Mendota Heights police edge closer to body cameras

Roughly five months after it was first brought to the council, the Mendota Heights Police Department is growing closer to implementing body-worn cameras.

Speaking at the Feb. 5 Mendota Heights City Council meeting, Capt. Wayne Wegener said that as many other departments move toward implementation of body-worn cameras, the Mendota Heights department has tested and evaluated its own body camera systems.

“We’ve relied on our patrol officers to discuss system needs and do the testing of the functionality of those camera systems,” Wegener said. 

When the discussions and testing were complete, the department decided on an Axon system based on officer feedback and the integration capabilities of the system.

Wegener said it was the most intuitive and that the cameras themselves are easy to use.

“In addition to that, the management of the videos for the officers to review was also very easy to use,” he said. “We all know that a system that isn’t easy to use won’t be used at all.”

In the 2019 budget, the council approved the purchase of body-worn cameras for the police department. 

Wegener said earlier this year, the department purchased the Axon camera system. It’s also purchased a mobile camera system for squad cars to integrate with the body-worn cameras. This allows for officers to log into one system rather than two, Wegener said. Using both of the systems will also allow for one storage location for all videos.

Wegener said the next step will involve the body cameras being used for about a month to make sure officers are comfortable using the system, and to answer any questions they may have. 

After the month, the squad car cameras will go in use to complete the system.

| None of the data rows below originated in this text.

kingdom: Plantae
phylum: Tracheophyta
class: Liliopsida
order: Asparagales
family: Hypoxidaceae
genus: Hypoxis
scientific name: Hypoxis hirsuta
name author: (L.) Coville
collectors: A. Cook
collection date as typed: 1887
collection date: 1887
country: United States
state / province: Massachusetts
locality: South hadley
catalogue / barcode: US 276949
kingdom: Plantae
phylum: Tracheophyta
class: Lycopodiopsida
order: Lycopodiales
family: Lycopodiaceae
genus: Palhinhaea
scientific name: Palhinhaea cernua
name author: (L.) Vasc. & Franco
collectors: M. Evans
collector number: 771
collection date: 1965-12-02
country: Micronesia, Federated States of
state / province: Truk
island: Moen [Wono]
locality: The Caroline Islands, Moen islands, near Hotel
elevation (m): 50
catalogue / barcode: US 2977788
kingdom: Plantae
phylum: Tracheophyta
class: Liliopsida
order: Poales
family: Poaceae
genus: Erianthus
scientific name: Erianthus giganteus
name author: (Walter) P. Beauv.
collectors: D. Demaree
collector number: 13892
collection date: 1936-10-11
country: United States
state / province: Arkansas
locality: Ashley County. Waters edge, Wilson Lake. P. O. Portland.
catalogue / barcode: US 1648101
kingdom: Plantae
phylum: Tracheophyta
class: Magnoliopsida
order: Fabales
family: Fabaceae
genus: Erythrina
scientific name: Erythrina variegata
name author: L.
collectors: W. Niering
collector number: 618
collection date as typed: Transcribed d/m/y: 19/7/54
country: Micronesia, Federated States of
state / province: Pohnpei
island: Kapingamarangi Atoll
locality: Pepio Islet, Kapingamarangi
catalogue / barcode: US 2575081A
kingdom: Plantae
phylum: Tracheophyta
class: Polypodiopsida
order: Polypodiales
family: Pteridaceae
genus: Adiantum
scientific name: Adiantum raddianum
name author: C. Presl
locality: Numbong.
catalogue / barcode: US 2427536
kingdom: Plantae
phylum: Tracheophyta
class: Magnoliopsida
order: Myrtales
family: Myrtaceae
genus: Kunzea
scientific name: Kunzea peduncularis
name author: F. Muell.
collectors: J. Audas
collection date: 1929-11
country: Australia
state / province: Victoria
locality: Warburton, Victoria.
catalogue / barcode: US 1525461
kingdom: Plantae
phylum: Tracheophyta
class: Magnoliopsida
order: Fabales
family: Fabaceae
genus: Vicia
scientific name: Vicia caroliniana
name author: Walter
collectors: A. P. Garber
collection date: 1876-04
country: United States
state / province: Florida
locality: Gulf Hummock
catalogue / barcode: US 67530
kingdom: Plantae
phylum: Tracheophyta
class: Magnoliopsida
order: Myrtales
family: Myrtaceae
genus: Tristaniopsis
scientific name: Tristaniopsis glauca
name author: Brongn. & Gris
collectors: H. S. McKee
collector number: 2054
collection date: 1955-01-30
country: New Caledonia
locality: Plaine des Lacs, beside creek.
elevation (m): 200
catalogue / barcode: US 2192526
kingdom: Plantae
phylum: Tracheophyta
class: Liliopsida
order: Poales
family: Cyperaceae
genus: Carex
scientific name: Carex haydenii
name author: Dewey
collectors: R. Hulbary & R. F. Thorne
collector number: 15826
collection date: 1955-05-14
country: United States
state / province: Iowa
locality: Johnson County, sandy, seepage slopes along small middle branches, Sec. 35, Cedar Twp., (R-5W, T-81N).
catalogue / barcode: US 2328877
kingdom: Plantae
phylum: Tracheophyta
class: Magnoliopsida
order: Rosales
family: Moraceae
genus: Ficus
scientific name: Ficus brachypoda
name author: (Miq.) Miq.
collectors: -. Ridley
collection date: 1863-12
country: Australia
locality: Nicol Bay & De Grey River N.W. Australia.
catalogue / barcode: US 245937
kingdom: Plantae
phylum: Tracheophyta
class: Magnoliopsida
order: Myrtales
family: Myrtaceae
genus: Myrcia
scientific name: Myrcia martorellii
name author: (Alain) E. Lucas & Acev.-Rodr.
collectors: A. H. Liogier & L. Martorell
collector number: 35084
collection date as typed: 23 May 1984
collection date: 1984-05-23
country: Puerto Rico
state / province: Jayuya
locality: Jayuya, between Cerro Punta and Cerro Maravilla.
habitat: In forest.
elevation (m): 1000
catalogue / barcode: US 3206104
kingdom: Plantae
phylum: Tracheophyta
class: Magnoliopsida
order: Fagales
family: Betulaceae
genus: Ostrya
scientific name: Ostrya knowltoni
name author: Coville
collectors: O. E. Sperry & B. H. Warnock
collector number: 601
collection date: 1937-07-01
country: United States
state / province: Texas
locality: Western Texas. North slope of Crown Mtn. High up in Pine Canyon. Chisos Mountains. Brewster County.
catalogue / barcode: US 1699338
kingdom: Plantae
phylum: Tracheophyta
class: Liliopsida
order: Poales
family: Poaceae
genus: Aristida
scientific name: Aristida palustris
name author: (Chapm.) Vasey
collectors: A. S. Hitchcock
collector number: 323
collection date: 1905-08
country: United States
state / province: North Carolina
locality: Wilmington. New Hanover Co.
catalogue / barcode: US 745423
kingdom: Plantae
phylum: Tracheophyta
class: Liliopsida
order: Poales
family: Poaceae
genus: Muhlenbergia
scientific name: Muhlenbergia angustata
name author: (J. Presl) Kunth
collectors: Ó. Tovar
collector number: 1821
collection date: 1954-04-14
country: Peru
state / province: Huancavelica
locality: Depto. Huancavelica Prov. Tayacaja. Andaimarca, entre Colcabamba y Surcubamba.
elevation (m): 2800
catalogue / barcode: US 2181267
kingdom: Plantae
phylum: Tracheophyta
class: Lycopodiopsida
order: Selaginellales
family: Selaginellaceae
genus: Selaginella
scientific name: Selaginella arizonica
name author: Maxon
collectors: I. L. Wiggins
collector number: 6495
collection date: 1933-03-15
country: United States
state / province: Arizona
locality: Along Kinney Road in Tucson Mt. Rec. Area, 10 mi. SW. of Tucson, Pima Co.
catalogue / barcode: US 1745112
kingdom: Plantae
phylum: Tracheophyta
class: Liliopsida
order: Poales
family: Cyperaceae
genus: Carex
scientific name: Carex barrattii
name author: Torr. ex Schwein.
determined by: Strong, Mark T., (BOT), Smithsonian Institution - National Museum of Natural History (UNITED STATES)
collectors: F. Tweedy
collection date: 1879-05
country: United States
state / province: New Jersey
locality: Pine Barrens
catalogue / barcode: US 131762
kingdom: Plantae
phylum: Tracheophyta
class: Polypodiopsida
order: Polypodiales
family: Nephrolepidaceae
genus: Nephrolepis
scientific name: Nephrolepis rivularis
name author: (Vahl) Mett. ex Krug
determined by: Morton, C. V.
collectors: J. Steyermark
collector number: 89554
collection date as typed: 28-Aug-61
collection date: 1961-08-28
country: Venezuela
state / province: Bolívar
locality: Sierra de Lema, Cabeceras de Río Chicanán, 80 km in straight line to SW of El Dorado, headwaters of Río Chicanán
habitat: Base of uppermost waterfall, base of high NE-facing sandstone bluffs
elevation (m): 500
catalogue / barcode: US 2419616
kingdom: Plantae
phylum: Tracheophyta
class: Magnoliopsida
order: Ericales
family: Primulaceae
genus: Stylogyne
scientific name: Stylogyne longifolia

Wegener said a draft body-worn camera policy has been posted on the department’s website. He added that to date, there has been no feedback from the community regarding the policy.

 

Council clarification

Council member Liz Petschel asked where the cameras would be on officers. Wegener said the cameras the department selected have various locations they can be mounted. 

“Many officers choose to mount them in the center of their chest, oftentimes between their pockets,” he said, adding there are various systems they can use to mount the cameras to their uniforms. 

Council member Jay Miller said having these cameras will help “everybody live in the city and work in the city under a safer manner.”

Council member Joel Paper asked when the cameras would be on. The policy dictates when the cameras would be on, and Wegener said it will be most interactions with the public. Officers have to turn the camera on by pushing a button.

“Once the mobile integration is complete, when the squad lights are turned on, it also activates the body worn camera,” Wegener said. “So there is no failure to forget or failure to get video in a real high stress, tense situation.”

One resident in attendance asked if a camera would be given to each officer or if they would assigned one when they show up for shift. 

Wegener said the department has gotten enough cameras so that each officer is assigned their own camera, which stays at the department when the officer is off duty.

When officers arrive for their shift, they will test the camera to ensure it works properly and affix it to their body. 

Mayor Neil Garlock asked how long camera data will be kept. The data is kept in accordance with the department’s retention schedule, so it will depend on how each piece of data is classified. If the video generates a case file it is kept for seven years, while a traffic stop with a citation is three years. The minimum retention time is 90 days. 

The department’s agreement with Axon includes replacement cameras after two and a half years. Wegener said that’s a one-time thing, and if the department continues with the company after this initial period the department would need to purchase new cameras after five years. 

Police officials expect that body-worn cameras will be fully implemented by April 1.